Linus Nordberg and I have been working together to run the main Snowflake bridge since April 2022. We are preparing a short paper (4 pages) for the FOCI workshop (https://foci.community/) on the special procedures required to operate a bridge that gets the large volume of traffic that a Snowflake bridge does. This is a draft of the submission:
https://www.bamsoftware.com/papers/pt-bridge-hiperf/pt-bridge-hiperf.2023030... https://www.bamsoftware.com/papers/pt-bridge-hiperf/pt-bridge-hiperf.2023030...
I am posting the draft here to see if anyone has feedback or comments. If you do, our submission deadline is 2023-03-15.
The main ideas were worked out in a thread on this very list: https://forum.torproject.net/t/tor-relays-how-to-reduce-tor-cpu-load-on-a-si...
The core problem is that a single tor process is limited to a single CPU core. The main fix is to run multiple tor processes, and synchronize their identity and onion keys externally. It has been essential to enable scaling in the Snowflake bridge; but the same trick may be useful (minus the pluggable transport part) for other relays that process a much larger amount of traffic than average, such as large exit relays. (Though it's not clear that one exit with 2× the capacity is really any different than 2 exits in the same family.)
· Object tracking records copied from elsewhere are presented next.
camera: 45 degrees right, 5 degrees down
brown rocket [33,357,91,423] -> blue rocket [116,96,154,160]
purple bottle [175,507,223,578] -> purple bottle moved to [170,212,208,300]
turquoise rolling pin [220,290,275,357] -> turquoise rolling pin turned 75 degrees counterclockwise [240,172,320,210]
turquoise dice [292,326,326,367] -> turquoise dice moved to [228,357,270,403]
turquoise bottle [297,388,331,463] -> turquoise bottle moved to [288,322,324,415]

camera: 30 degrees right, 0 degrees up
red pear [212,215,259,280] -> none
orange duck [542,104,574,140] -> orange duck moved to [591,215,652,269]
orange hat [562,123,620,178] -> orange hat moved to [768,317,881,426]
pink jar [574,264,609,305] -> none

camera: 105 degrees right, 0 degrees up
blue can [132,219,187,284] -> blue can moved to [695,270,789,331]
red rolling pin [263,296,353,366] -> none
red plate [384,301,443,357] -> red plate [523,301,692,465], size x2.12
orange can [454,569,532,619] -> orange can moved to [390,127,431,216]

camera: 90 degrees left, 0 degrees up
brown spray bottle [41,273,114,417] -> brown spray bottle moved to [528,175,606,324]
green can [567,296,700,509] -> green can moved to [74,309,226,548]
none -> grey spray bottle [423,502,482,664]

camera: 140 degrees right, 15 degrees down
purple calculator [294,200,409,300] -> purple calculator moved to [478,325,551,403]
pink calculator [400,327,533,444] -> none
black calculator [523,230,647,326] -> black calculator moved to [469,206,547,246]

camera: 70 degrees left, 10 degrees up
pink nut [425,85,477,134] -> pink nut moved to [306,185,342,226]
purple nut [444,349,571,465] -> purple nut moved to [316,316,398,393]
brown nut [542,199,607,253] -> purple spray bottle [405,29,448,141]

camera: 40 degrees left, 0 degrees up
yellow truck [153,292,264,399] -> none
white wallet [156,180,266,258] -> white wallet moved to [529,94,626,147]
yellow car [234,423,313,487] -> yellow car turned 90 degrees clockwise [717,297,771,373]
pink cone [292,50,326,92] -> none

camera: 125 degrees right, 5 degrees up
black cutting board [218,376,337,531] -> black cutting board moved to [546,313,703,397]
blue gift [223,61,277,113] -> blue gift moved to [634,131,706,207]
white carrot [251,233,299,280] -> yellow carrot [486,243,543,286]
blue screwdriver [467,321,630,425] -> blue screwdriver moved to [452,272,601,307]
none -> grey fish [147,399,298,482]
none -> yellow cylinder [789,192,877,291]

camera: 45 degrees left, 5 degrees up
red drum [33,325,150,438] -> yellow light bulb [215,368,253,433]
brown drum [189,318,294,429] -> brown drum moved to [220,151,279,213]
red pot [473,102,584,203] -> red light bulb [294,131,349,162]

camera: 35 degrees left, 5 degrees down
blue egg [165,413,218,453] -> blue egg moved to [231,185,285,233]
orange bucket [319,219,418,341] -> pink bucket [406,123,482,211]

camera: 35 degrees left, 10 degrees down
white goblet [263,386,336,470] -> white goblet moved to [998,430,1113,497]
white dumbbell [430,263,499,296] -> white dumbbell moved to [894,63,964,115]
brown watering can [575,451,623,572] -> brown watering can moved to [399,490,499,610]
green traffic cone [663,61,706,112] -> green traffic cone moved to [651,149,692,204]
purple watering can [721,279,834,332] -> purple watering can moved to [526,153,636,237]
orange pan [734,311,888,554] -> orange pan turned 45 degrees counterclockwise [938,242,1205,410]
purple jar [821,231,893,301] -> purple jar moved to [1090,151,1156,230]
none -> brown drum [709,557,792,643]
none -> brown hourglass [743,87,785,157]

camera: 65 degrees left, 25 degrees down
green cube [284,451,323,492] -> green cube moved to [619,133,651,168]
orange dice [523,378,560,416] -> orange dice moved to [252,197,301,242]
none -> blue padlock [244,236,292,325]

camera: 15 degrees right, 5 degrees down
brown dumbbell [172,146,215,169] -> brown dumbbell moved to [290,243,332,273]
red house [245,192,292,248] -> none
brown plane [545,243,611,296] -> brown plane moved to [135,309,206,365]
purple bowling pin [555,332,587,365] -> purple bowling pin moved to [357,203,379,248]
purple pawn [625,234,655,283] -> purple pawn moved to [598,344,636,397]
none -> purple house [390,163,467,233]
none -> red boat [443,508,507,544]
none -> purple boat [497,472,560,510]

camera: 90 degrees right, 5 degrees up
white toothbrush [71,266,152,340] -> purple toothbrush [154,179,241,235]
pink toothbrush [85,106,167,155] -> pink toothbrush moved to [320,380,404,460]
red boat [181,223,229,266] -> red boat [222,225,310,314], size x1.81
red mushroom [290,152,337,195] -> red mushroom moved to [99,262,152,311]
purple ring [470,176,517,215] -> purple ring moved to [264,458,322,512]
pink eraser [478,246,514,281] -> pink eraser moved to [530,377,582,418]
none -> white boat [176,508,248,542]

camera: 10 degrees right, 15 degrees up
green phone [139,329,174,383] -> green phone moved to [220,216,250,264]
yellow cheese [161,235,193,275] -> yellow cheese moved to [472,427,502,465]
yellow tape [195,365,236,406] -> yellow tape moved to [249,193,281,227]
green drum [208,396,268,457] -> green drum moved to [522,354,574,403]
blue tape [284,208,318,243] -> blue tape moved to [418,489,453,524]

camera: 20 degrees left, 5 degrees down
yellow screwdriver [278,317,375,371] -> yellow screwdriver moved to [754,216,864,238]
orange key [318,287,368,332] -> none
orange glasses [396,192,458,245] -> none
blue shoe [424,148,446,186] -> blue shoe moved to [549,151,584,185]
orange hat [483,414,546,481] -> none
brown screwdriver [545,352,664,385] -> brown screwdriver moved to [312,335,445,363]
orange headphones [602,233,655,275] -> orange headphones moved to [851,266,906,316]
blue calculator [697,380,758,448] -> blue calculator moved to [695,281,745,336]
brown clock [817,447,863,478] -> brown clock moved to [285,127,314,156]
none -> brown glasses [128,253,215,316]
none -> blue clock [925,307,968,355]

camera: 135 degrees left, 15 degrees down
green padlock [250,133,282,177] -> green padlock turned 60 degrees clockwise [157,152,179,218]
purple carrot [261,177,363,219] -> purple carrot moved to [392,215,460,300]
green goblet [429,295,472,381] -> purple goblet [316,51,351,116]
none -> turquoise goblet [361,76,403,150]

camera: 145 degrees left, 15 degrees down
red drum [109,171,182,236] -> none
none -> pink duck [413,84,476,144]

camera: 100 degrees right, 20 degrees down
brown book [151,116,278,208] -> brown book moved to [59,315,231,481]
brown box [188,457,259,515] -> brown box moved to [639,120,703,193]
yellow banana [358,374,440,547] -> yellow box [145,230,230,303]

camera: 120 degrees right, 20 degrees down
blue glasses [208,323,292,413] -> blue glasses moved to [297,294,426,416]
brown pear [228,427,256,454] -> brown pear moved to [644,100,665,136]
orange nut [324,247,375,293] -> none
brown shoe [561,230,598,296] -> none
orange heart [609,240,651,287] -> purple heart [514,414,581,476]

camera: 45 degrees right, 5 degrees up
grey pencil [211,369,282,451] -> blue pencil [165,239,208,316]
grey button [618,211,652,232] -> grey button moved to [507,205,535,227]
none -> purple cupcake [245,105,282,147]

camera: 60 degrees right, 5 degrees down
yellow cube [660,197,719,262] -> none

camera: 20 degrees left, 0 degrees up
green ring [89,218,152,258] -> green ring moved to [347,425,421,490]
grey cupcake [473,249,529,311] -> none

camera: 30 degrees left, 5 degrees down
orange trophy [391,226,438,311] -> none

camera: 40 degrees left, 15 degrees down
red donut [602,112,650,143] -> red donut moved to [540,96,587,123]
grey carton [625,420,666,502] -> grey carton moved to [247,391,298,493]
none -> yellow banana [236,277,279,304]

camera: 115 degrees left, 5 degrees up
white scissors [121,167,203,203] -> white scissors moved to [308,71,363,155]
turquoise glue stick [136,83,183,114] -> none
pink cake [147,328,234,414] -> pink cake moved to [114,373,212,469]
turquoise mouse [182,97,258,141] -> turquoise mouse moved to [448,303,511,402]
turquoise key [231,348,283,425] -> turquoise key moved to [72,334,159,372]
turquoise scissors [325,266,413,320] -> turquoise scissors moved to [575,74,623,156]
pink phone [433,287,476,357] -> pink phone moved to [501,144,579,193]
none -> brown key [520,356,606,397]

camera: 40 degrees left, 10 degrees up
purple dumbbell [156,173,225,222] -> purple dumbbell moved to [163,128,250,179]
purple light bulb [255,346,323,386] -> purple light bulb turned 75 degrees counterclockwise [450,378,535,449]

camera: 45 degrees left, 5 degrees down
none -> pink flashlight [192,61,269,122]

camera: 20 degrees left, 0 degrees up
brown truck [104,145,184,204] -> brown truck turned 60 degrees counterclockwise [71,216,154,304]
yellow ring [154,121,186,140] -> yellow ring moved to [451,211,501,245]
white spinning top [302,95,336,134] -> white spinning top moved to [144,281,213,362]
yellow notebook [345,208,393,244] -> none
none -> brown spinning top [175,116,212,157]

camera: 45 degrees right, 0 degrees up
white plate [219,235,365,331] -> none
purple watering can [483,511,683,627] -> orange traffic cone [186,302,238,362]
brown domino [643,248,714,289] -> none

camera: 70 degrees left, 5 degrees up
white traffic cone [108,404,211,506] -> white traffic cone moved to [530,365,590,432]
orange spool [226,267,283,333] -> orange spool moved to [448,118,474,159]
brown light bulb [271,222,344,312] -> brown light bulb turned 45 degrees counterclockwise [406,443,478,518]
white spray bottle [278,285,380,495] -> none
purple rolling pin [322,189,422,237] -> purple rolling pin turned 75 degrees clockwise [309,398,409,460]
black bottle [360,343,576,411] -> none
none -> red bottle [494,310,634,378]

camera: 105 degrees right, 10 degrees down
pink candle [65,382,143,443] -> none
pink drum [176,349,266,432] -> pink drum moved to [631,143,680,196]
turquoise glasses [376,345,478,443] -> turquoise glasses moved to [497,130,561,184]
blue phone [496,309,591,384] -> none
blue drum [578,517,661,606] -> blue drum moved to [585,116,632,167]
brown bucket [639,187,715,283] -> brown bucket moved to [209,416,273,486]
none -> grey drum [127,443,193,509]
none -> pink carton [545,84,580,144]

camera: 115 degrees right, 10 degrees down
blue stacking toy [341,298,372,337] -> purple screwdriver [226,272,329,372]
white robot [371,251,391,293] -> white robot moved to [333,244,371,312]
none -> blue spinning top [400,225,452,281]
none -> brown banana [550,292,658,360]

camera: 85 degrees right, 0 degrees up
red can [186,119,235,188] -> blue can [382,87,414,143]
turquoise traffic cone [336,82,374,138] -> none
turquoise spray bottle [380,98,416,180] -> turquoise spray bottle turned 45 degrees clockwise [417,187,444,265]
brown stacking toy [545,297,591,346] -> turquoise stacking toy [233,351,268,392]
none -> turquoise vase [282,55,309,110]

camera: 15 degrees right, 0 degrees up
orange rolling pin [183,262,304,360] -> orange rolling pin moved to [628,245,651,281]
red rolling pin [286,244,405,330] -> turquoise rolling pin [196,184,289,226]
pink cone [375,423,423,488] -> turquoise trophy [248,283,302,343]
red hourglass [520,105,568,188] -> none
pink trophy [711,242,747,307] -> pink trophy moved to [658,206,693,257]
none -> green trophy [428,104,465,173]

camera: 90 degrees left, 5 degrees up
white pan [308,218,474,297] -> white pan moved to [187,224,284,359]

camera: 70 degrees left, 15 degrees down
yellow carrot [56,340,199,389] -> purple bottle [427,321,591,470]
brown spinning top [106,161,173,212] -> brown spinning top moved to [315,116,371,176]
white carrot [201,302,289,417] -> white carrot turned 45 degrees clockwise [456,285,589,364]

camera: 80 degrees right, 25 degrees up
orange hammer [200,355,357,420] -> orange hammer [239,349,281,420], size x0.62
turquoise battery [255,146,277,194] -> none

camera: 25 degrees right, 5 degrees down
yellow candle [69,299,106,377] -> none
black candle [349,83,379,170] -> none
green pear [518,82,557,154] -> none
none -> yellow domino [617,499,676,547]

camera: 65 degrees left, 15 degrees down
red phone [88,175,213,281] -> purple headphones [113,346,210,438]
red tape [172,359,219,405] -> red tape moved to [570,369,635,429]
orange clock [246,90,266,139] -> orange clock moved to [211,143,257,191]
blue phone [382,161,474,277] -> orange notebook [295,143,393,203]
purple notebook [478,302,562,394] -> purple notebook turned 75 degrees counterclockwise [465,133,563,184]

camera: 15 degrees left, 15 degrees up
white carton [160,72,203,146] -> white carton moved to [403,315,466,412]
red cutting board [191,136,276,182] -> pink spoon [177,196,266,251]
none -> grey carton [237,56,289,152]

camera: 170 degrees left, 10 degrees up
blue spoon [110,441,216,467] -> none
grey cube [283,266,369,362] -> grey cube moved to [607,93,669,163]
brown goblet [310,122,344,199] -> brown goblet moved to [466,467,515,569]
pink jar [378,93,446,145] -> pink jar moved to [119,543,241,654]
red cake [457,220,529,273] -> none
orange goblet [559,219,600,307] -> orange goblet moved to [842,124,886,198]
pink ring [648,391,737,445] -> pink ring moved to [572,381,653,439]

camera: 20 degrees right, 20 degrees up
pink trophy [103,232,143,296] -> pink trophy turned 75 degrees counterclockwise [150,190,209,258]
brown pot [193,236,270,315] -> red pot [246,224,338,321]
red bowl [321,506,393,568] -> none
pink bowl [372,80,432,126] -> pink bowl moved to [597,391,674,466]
This is also somewhat related to the current discussion about increasing the limit on the number of relays per IP address, which is a concession to the limited scalability of one tor process:
https://bugs.torproject.org/tpo/core/tor/40744
While this is great in general, it also adds significant complexity for Tor operators since Tor does not scale well on multi-core CPU's. In order to effectively use a modern server with a large amount of threads, you would need to run many Tor relays.